Abg. Marx: Kabinett sollte nach Eingang der oberschlesischen Entscheidung1 zurücktreten, da alles andere kein genügender Protest wäre. Doch muß Frage der auswärtigen Politik entscheiden2. Wie denkt darüber die Reichsregierung? Abg. Koch: Innerpolitisch liegt kein Grund vor, da das Kabinett keine Schuld an dem Ausgang hat. Trotzdem unseres Erachtens Rücktritt notwendig, da das Kabinett das Verbleiben Oberschlesiens ununterbrochen als Voraussetzung seiner Politik bezeichnet hat3. Abg. Wels: Gegen den Rücktritt. Wir waren uns ja bei Bestellung des Kabinetts im Außenpolitischen Ausschuß vollständig klar, daß wir einen Teil Oberschlesiens verlieren würden, auch der Reichskanzler. Dann ist es doch widersinnig, daß das Kabinett jetzt deshalb zurücktritt: Wir legen großen Wert auf das Verbleiben des Kanzlers, der uns eine Garantie für eine Politik bildet, die für unsere Mitwirkung Voraussetzung ist.[323] Also nur Bereitschaft zum Rücktritt vor dem Parlament. Koch: Marx und ich haben nicht auf Grund formeller Fraktionsbeschlüsse gesprochen.

1

Siehe Dok. Nr. 108, Anm. 1.

2

Die Protokolle der Fraktionssitzungen der Zentrumspartei aus dem Restnachlaß Werner Weismantels verzeichnen eine Sitzung zur Frage des Regierungsrücktritts erst am 19.10.21, ohne daß hier Einzelheiten über die Diskussion mitgeteilt werden. Davor hatte eine Sitzung am 29.9.21 stattgefunden, bei der jedoch nur im Zusammenhang mit der geplanten Verbreiterung der Koalition von Regierungsumbildung oder -neubildung die Rede gewesen war (Kl. Erw. 476/1).

3

Die DDP hatte die Frage des Rücktritts des Kabinetts in einer gemeinsamen Sitzung der Partei mit den Fraktionen des Reichstages und der Landesparlamente, sowie den Mitgliedern der Provinziallandtage, des Staatsrates, des Reichswirtschaftsrates und des Revisionsausschusses erörtert. Dabei hatte sich eine lebhafte Diskussion an dem Beitrag Rathenaus entzündet, der die Frage nach dem Rücktritt offengelassen hatte. Der Vorsitzende Petersen konnte abschließend feststellen, ohne daß es zu einer förmlichen Resolution kam: „die überwiegende Mehrheit dieses Kreises ist nach wie vor der Ansicht, wir dürfen nicht non volumus aussprechen, müssen aber das non possumus stärker unterstreichen unter Hinweis auf Oberschlesien. Die Herren, die non volumus sagen, haben nur eine ganz geringe Unterstützung gefunden. Wir sind ferner darüber einig, daß das Ministerium zurückzutreten hat. Meinungsverschiedenheiten bestehen nur darüber, ob völlige Neubildung der Regierung oder Umbildung der jetzigen erfolgen soll. Redner bittet, keine Resolutionen zu fassen (es liegt je eine Resolution von Dietrich und Oeser vor). Wir sind uns auch darüber einig, daß niemand Veranlassung hat, Wirth zu stürzen. Wirth muß sich vielmehr aus eigener Entscheidung erklären. Endlich haben wir das Vertrauen zu unseren Unterhändlern, daß sie die richtige Entscheidung treffen werden.“ (R 45 III /17 , Bl. 63-88, hier: Bl. 87f).

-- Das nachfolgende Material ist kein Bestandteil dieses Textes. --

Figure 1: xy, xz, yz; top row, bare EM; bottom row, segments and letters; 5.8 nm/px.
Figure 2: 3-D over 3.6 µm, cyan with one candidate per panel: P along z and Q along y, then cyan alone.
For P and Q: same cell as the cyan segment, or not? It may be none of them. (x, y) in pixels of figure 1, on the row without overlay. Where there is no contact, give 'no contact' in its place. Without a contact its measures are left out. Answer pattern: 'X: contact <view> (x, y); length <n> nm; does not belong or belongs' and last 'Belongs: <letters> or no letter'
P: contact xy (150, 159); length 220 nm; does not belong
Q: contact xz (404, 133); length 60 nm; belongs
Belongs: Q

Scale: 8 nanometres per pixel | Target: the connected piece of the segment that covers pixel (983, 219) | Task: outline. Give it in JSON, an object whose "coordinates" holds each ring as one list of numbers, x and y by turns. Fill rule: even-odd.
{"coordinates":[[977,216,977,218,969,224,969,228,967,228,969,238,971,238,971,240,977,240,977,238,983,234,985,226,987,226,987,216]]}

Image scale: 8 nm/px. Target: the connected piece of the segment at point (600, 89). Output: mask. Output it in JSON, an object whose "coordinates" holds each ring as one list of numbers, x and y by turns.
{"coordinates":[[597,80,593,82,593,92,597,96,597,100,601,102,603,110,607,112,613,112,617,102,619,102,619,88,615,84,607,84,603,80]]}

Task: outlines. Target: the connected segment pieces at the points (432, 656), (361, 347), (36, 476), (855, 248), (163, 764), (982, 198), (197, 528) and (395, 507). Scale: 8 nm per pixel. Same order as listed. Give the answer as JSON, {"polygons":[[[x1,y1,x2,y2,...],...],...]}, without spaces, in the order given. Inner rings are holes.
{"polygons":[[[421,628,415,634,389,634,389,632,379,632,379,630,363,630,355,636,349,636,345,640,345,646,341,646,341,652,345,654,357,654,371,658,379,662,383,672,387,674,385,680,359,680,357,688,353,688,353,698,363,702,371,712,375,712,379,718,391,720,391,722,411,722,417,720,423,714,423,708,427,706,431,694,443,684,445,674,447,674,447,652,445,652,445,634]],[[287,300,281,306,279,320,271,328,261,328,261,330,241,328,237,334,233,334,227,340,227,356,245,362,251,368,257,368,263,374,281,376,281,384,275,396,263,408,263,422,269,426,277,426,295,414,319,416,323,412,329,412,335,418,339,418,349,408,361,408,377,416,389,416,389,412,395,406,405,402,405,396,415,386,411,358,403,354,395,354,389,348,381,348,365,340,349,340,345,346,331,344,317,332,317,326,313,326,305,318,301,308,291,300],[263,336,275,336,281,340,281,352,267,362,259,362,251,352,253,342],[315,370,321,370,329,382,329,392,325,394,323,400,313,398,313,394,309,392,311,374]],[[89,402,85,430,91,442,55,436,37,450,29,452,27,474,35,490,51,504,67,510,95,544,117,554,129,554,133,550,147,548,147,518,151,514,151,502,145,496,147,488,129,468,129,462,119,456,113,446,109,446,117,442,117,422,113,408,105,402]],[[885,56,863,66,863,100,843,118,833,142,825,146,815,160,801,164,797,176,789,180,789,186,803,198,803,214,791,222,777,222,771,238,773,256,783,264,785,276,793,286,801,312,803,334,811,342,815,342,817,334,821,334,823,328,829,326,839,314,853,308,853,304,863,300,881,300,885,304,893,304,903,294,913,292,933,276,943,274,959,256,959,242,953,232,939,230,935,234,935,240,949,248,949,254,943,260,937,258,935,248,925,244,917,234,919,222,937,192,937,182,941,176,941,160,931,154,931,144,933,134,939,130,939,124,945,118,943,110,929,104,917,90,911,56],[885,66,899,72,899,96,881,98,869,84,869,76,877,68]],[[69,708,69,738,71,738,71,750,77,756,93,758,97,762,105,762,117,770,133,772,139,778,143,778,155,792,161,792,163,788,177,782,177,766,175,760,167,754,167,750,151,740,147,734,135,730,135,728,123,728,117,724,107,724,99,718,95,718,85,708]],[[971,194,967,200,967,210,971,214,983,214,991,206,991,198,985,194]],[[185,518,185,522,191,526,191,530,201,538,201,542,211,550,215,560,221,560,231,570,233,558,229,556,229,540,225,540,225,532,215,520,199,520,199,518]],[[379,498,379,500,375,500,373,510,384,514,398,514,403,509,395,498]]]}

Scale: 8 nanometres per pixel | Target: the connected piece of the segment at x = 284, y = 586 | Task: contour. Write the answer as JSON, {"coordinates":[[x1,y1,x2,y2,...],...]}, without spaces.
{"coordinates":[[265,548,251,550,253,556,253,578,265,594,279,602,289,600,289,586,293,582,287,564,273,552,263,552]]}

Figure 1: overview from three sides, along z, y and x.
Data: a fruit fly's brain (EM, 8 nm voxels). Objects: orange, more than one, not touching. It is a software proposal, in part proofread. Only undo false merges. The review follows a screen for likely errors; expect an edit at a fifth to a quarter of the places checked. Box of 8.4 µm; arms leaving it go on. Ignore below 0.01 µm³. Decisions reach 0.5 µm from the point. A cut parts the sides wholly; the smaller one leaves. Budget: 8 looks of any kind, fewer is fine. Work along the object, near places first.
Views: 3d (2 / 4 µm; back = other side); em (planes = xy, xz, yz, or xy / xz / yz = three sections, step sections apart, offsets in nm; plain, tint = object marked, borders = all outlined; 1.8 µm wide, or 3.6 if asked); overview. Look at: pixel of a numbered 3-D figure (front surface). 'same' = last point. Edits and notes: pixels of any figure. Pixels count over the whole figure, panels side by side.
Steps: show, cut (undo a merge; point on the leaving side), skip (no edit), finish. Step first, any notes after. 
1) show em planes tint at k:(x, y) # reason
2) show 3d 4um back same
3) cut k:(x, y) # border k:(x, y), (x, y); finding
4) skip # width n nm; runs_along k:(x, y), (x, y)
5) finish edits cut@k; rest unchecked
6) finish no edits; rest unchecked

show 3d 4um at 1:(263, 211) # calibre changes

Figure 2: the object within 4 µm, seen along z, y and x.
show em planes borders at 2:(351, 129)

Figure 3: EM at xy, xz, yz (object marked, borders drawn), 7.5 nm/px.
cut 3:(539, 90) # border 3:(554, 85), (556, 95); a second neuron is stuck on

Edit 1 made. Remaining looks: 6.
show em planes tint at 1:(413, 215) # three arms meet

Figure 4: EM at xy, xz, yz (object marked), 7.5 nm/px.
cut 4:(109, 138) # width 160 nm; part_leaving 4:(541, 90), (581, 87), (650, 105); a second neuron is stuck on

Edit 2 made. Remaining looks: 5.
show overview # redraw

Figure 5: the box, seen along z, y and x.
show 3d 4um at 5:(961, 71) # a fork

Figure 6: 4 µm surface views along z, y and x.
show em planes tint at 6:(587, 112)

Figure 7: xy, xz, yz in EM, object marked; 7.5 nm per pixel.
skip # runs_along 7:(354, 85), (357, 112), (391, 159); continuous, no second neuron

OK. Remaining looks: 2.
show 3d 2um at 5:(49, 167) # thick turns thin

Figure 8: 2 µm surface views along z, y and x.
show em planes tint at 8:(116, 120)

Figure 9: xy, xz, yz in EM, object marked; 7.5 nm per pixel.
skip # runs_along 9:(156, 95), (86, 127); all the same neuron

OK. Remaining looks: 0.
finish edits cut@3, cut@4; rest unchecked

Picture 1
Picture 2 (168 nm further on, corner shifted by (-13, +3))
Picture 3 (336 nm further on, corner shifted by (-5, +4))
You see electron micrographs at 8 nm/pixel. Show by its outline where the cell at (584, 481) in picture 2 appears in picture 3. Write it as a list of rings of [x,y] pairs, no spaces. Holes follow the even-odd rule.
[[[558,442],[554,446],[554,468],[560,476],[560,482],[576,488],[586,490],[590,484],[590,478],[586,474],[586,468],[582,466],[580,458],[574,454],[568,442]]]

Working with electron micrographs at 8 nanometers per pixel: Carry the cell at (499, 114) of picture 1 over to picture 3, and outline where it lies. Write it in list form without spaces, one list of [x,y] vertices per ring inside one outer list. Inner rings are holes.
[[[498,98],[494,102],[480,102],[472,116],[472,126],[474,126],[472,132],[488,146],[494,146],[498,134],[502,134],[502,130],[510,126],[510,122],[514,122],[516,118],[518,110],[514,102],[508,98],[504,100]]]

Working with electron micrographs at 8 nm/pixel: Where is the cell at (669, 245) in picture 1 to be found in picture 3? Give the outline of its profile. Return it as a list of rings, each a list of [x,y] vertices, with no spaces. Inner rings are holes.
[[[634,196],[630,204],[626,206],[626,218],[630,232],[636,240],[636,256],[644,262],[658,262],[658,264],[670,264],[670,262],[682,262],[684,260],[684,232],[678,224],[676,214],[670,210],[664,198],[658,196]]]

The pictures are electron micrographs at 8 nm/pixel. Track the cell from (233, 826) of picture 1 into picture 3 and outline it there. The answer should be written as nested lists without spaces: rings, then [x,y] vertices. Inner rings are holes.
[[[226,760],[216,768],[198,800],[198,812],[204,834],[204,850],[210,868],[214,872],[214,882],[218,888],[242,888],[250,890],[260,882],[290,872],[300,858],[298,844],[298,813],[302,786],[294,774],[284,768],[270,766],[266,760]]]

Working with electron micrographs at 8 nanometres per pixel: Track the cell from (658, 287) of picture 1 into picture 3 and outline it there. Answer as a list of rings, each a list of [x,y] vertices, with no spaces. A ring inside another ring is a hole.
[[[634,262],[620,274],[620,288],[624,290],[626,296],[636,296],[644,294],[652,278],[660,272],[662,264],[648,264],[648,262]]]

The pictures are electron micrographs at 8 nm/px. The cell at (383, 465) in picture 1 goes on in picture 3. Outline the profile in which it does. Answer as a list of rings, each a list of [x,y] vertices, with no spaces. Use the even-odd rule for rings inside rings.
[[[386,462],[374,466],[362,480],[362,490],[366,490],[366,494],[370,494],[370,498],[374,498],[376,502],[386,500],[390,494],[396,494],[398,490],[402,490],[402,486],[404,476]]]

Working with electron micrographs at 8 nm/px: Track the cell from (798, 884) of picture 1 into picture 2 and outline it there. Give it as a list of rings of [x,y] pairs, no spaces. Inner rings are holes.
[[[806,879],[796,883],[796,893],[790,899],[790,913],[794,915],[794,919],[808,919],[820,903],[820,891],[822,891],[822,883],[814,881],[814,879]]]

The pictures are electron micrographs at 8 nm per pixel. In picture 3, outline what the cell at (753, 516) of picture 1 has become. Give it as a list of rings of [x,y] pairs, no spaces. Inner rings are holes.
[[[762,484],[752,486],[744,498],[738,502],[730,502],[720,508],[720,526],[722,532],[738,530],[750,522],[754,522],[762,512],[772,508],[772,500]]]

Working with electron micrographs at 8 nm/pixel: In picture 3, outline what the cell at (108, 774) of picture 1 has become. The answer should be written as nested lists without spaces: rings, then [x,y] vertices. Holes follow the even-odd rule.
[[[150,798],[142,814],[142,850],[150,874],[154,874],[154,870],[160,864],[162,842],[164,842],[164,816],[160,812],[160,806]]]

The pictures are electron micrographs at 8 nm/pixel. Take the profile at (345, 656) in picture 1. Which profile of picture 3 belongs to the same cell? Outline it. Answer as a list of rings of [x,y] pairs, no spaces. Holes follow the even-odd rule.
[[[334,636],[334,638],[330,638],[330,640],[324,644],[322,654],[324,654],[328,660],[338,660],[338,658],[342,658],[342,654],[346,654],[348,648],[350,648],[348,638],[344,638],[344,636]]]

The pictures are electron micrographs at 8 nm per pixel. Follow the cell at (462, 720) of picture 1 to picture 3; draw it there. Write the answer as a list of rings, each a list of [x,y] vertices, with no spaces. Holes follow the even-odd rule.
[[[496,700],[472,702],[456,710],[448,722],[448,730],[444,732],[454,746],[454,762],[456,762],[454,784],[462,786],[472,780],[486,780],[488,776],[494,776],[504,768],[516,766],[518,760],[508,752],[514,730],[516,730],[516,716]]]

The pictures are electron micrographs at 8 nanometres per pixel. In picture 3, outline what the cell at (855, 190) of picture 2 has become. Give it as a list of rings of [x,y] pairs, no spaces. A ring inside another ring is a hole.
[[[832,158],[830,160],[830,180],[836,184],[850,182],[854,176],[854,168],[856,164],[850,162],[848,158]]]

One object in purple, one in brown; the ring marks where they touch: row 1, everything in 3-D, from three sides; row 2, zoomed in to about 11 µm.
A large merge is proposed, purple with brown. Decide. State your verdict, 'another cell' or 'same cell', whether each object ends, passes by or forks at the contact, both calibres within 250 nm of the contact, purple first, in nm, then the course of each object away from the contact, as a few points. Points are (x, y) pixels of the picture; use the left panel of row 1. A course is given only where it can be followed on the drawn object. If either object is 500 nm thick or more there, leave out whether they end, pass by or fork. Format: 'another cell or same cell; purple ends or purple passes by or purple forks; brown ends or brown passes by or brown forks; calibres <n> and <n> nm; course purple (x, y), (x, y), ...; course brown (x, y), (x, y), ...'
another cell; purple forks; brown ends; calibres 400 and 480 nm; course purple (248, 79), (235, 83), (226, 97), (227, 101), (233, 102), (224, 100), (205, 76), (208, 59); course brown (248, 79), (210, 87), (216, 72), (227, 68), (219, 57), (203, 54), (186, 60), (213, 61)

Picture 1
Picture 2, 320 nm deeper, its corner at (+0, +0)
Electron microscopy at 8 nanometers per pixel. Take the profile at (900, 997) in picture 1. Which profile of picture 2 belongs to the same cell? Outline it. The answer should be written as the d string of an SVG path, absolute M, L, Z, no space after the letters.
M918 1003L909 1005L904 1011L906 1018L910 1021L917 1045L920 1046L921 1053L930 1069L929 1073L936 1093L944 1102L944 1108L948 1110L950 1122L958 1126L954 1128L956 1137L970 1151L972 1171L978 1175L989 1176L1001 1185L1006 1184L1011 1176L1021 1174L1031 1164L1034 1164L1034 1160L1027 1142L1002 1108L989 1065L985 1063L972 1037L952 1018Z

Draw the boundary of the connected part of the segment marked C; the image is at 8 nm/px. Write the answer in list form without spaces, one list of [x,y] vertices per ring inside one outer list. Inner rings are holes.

Exz. Spahn: Ist es mit Rücksicht auf das Ausland möglich und richtig, daß der Reichskanzler bleibt? Die Antwort hierauf muß entscheidend sein. Reichskanzler Dr. Wirth: Verneint ist im Kabinett die Demission, um auf Genf Druck auszuüben4. Entscheidung ruht bis Spruch der Entente vorliegt. Wichtig dafür ist Stellung der Parteien. Soll eine wesentlich andere Politik getrieben werden? Modalitäten natürlich, schon wegen Verschlechterung der Valuta - Dollar heute um 50 Punkte auf 200 gestiegen. Vorbesprechungen Kreditaufnahme im Auslande mit Ausländern haben stattgefunden (Besuch R.5).

4

Siehe Dok. Nr. 111.

5

Gemeint ist wohl Lord Rothschild, der sich auf Initiative des Reichsverbandes der Deutschen Industrie zur Klärung von Fragen der geplanten Kreditaktion in Deutschland aufhielt (siehe Dok. Nr. 115).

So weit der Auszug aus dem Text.